Hier, notre petit groupe de communicants et assimilés est allé faire un tour sur le terrain (lien vers Google Maps). Alors bon, pour la plupart d’entre eux, qui travaillent déjà sur d’autres projets de terrain ailleurs dans l’est africain, c’est un peu la routine ; pas pour moi.

Je vous passerai toute la partie choc culturel – et choc tout court, quand on se tape sept kilomètres d’une piste qui, par moment, ressemble plus à des escaliers qu’à une route. Il y a par ailleurs quelque chose d’assez frustrant de se taper six heures de voyage pour trois heure de présence sur place.

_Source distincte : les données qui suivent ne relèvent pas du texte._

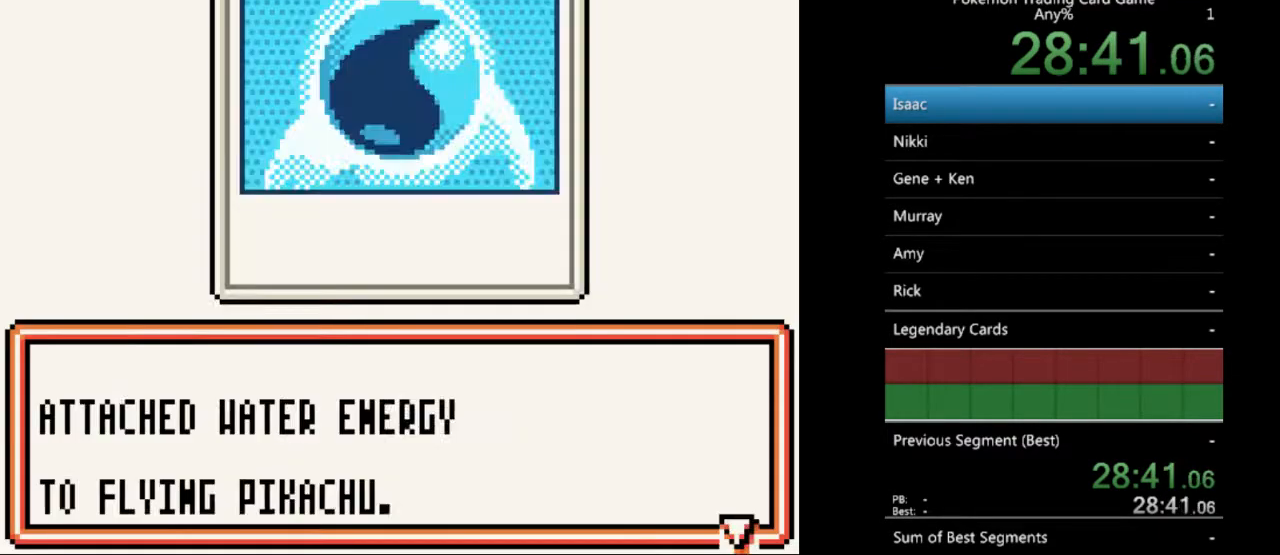
{"buttons": [], "events": [[67, "A", "down"], [167, "A", "up"], [367, "A", "down"], [433, "A", "up"]]}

Je crois qu’il est juste à peu près impossible de retranscrire en mots ce que peut être la confrontation entre un Occidental lambda dans mon genre, geek qui plus est, et un village dans les collines éthiopiennes, pour qui un approvisionnement en eau régulier et des latrines en dur sont une amélioration radicale des conditions de vie. Tu veux du choc culturel, Tigres Volants-style ? Tiens, mange !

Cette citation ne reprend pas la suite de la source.